Im Finale um Griechenland hat sich ein fataler Irrtum breitgemacht. Grexit, der Austritt des Landes aus Euroland, sei gar nicht so schlimm, behaupten Politiker und Publizisten. Europas Finanzsystem sei stark genug, um den Abgang der unverlässlichen Kantonisten zu verkraften. Die zu erwartenden verheerenden Folgen für das Land, Bankenkrach, Chaos und Inflation, könnten einen heilsamen Schock auslösen, etwa in Spanien, wo die linksalternative Partei Podemos dem separatistischen Weg von Syriza folgen will, so lauten die Argumente.
Wer so denkt, unterschätzt die Dynamik eines beginnenden Zerfalls. Eine Währung ist niemals nur Zahlungsmittel. Die D-Mark stand für den Wiederaufstieg Deutschlands nach dem Zweiten Weltkrieg. Die Weltwährung Dollar ist das Fundament der imperialen Macht Amerikas. Der Euro war der wichtigste Schritt zu einem Vereinigten Europa, der seit dem Fall des Eisernen Vorhangs gesetzt wurde. Die Europäer waren stolz darauf, dass sie gelernt haben, Interessensgegensätze durch Verhandlungen zu lösen. Wenn sie sich als unfähig erweisen, mit dem kleinen Griechenland zu einem Kompromiss zu kommen, ist das gesamte Modell der Entscheidungsfindung in der Union in Frage gestellt. Die Rückabwicklung der europäischen Integration stünde im Raum.
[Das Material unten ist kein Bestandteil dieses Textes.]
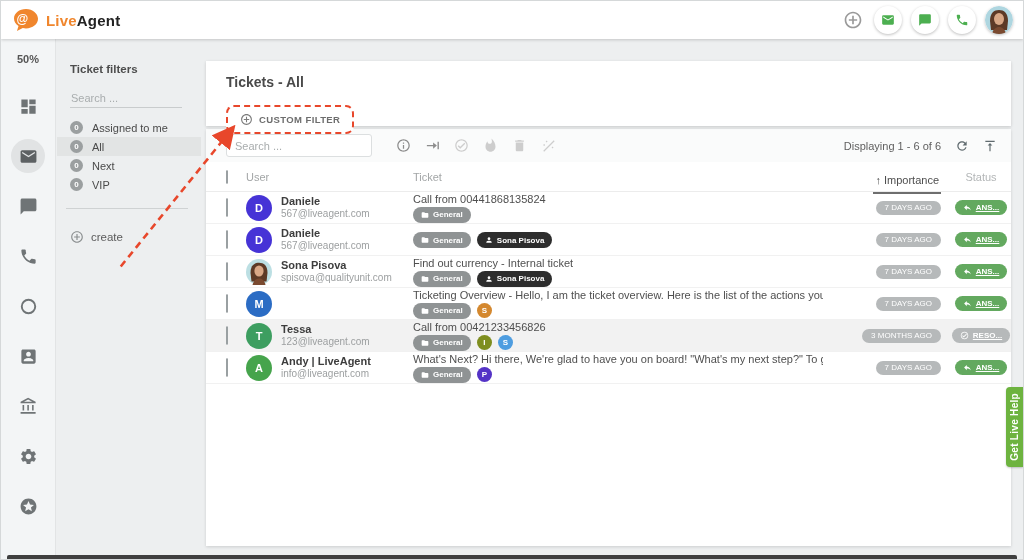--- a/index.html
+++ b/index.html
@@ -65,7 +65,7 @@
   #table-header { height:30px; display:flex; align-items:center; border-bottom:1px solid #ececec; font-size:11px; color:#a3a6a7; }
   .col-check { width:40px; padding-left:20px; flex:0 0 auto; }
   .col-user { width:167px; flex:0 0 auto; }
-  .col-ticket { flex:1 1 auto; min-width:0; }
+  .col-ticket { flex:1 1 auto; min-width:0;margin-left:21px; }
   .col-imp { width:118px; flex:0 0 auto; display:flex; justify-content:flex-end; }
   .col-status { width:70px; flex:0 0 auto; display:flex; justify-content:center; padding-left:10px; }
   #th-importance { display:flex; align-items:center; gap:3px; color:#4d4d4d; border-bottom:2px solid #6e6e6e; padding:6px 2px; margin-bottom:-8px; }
Alexis Tsipras und Finanzminister Varoufakis sind linksalternative Nationalisten, denen die europäische Etikette fremd ist. Sie reiten die Welle der Empörung der Bürger über den wirtschaftlichen Absturz. Den haben die eigenen Eliten allerdings noch mehr verursacht, als die europäischen Geldgeber. Wie die offensive Linie in Nordeuropa ankommt, ist ihnen herzlich egal. Dazu kommt das Bündnis von Syriza mit der rechtspopulistischen Partei der Unabhängigen Griechen von Verteidigungsminister Kammenos. Tsipras schützt seine Regierung vor Protesten vom rechten Rand. Das überhöhte Militärbudget will er aus Rücksicht auf die Koalition aber nicht antasten, wie die EU-Kommission anregt.
Bei grenzüberschreitenden Disputen versuchen Politiker in der EU eine Grenze nicht zu überschreiten, die beim Gegenüber nationalistische Gegenreaktionen auslösen. Diese Zurückhaltung ist zwischen Deutschland und Griechenland verschwunden. Die Frankfurter Allgemeine Zeitung und die Bild-Zeitung führen eine Kampagne gegen die Linksregierung in Athen. Syriza-Politiker replizieren mit der grotesken Behauptung die Unterwerfung Griechenlands sei das Ziel der Geldgeber. In der selbstgerechten Empörung geht verloren, dass sich die Forderungen der Gläubiger aus den gemeinsam beschlossenen EU-Regeln ableiten.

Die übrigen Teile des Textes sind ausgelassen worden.